Despite modest declines in American gasoline consumption in 2018 compared to previous years, the air travel industry is surging at a time when our window to limit catastrophic global warming is closing in. An unfortunate consequence of a growing economy is that emitting activities increase accordingly - such as manufacturing, travel, and power use.

Emissions from flying are difficult to measure, as a number of factors must be considered - including distance traveled and the age of the aircraft. Planes require a huge amount of energy just to get in the air, meaning that shorter flights can actually have a higher carbon intensity than longer ones. In addition to carbon, airplanes emit other heat-trapping particles (namely, nitrogen oxide and sulfates) at cruising altitude. Due to a lack of federal regulation on CO2 emissions in the American air travel industry, our airlines aren't as sustainable as those of countries with emission restrictions in place. Efficient aircraft and high occupancy rates improve airline rankings from Atmosfair, a German nonprofit dedicated to climate-friendly air travel; Alaska Airlines is the only US-owned company among their top 30 airlines worldwide.

With air quality listed as the leading environmental threat to public health in 2018's Environmental Performance Index, it’s time to reconsider how we fly. Individually, we can weigh alternative options when traveling, and make choices with our carbon footprint in mind. Train travel emits up to 10 times less greenhouse gas than flying, and high-speed trains can be three times more energy-efficient than regional trains. Even cars are better than airplanes when it comes to carbon. So next time you plan a trip, think about where you can go via train or car before booking that flight.

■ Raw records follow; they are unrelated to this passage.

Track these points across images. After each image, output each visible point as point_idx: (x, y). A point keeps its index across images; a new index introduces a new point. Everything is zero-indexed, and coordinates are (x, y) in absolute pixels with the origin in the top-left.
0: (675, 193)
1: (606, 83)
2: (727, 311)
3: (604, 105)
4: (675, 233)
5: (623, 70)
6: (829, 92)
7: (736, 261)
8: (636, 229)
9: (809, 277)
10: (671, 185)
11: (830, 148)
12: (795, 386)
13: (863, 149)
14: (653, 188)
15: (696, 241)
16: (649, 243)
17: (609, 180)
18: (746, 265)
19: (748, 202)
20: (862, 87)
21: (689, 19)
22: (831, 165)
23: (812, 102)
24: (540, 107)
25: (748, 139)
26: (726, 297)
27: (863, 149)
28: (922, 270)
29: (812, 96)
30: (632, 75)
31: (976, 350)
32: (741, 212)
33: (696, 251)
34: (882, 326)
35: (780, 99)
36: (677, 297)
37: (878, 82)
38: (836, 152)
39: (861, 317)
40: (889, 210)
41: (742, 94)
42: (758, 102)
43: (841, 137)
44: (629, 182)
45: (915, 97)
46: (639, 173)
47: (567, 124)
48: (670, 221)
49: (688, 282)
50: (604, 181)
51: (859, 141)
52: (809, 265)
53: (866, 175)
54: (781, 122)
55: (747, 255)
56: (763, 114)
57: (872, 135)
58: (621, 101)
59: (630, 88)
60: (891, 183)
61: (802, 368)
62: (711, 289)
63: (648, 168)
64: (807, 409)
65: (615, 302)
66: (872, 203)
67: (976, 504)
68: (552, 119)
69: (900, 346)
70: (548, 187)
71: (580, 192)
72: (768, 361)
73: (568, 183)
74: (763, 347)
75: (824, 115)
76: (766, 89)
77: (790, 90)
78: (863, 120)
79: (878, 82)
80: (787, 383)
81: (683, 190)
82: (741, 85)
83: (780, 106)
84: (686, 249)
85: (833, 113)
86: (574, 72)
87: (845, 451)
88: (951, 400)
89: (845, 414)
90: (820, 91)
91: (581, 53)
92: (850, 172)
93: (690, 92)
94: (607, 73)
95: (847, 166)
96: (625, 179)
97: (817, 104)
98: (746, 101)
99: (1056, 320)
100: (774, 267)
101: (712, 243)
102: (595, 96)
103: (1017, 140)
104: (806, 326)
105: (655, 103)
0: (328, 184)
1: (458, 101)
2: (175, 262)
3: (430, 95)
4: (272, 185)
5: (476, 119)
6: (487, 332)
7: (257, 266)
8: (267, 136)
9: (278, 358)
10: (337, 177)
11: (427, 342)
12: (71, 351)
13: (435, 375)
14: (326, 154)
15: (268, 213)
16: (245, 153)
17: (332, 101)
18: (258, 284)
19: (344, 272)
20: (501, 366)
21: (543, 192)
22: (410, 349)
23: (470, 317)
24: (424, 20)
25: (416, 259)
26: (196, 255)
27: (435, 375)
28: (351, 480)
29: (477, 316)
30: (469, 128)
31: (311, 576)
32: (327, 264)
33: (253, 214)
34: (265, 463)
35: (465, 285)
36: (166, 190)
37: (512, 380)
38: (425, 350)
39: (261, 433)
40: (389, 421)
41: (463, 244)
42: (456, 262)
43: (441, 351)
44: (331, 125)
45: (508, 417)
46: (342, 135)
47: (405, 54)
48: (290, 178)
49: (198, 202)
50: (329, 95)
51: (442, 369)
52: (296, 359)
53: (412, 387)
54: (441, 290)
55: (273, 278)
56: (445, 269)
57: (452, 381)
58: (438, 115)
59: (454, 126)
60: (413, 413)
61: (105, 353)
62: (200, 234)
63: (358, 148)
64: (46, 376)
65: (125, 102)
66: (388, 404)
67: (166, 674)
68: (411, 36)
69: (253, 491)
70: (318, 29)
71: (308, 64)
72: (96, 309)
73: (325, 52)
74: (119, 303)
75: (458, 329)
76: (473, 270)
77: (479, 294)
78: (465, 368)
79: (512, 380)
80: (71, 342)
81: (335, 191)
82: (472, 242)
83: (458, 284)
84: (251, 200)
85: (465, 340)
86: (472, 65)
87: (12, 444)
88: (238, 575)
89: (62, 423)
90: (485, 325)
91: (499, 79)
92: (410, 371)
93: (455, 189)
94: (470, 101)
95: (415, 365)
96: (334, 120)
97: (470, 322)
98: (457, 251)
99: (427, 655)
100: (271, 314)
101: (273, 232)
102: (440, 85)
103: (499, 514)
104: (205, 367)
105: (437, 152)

Other things to consider when traveling are your lodging accommodations and activities. Choose a destination that values sustainability, research eco-friendly hotels, and support local economies. Bring your own reusable cutlery, water bottle, mug, and food container to help limit the waste you produce and save money in the process. Keep your showers short, and turn the lights off when you leave a room - just like you would at home. We can strive to leave places better than we find them.